### Bacaan
"""
Walau Ayah Bekerja Jauh di Negara Lain, Cintaku Tak Pernah Jauh Darinya

Fimela Editor diperbarui 13 Jul 2021, 22:18 WIB

Kisah ini dikirim oleh Selvi Dwi Yanti dan menjadi salah satu pemenang dalam Lomba Kisah Aku dan Ayah.

***

Dimulai saat usia saya 5 tahun, saya sering memancing ikan lele bersama ayah di belakang penginapan kami. Saat saya masih kecil, ayah bekerja di salah satu perusahaan kertas Malaysia. Setiap kali pergi jalan-jalan, ayah selalu bilang "Kalau menyeberang jalan, lihat kiri-kanan dulu!". Bayangkan sahabat Vemale, SETIAP kali pergi jalan SELALU mengingatkan hal yang sama. Kalau dipikir-pikir, apa tidak capek ayah selalu mengulang kalimat itu? Hehehe.. Kalau jalan-jalan ke kebun binatang, saya selalu digendong ayah, karena saya pendek, jadi nggak bisa melihat binatang-binatangnya. Saat jalan-jalan ke pantai, ayah yang mengajari saya berenang.
"""
### Keterangan yang Diberikan
"""
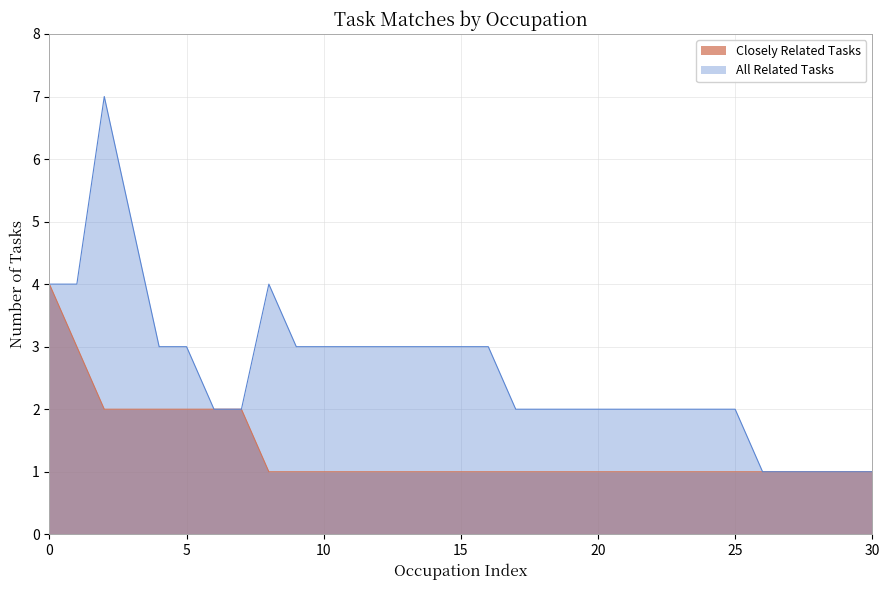

What is the label of the 30th point from the right?

Medical and Health Services Managers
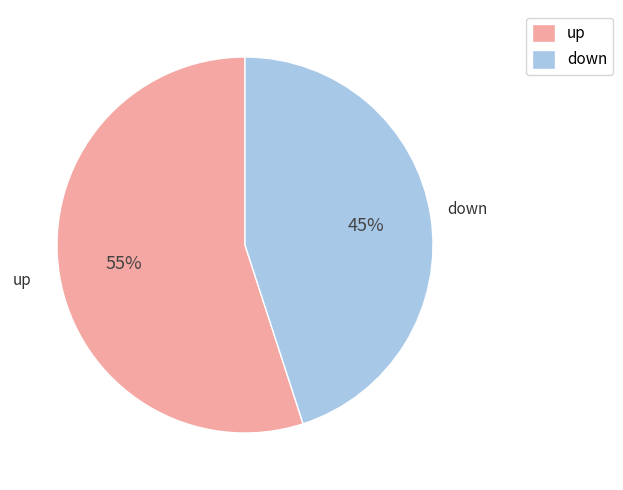

Which has a higher value, down or up?

up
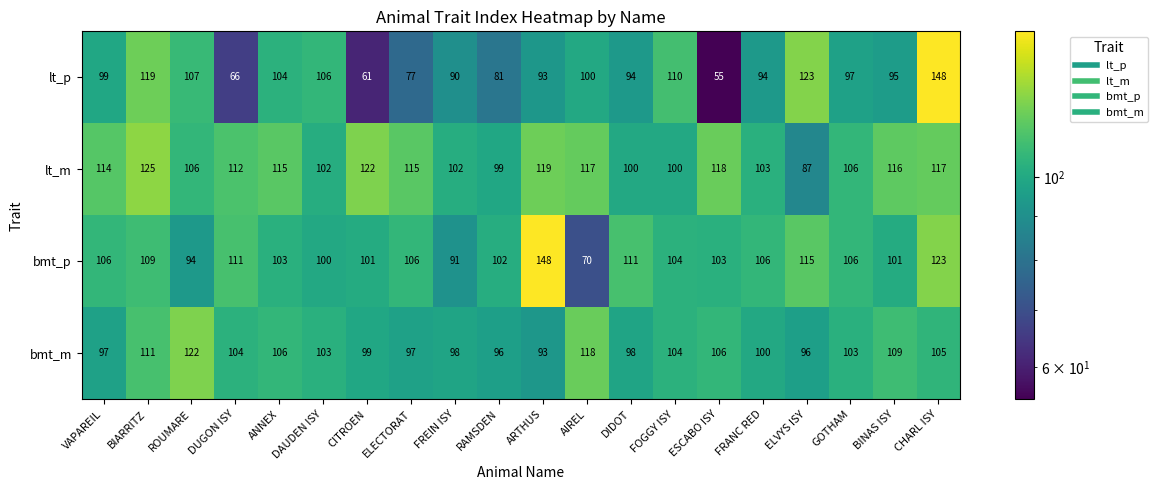

Which series has the largest range (max minus min)?

lt_p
"""
### Soal Latihan
**A)** Menurut bacaan tentang ayah, mengapa penulis selalu digendong ayah saat berjalan-jalan ke kebun binatang? Jelaskan dalam satu sampai tiga kalimat.
**B)** Di mana ayah bekerja ketika penulis masih kecil, menurut bacaan tentang ayah?
**C)** Tulis ulang bagian bacaan tentang ayah mulai dari "Kisah ini dikirim" sampai dengan "mengajari saya berenang.".
Jawablah hanya dengan berpegang pada bacaan di atas.

### Kunci Jawaban
**A)** Penulis selalu digendong ayah di kebun binatang karena penulis pendek. Tanpa digendong, penulis tidak bisa melihat binatang-binatangnya.

**B)** Ayah bekerja di salah satu perusahaan kertas Malaysia.

**C)**
Kisah ini dikirim oleh Selvi Dwi Yanti dan menjadi salah satu pemenang dalam Lomba Kisah Aku dan Ayah.

***

Dimulai saat usia saya 5 tahun, saya sering memancing ikan lele bersama ayah di belakang penginapan kami. Saat saya masih kecil, ayah bekerja di salah satu perusahaan kertas Malaysia. Setiap kali pergi jalan-jalan, ayah selalu bilang "Kalau menyeberang jalan, lihat kiri-kanan dulu!". Bayangkan sahabat Vemale, SETIAP kali pergi jalan SELALU mengingatkan hal yang sama. Kalau dipikir-pikir, apa tidak capek ayah selalu mengulang kalimat itu? Hehehe.. Kalau jalan-jalan ke kebun binatang, saya selalu digendong ayah, karena saya pendek, jadi nggak bisa melihat binatang-binatangnya. Saat jalan-jalan ke pantai, ayah yang mengajari saya berenang.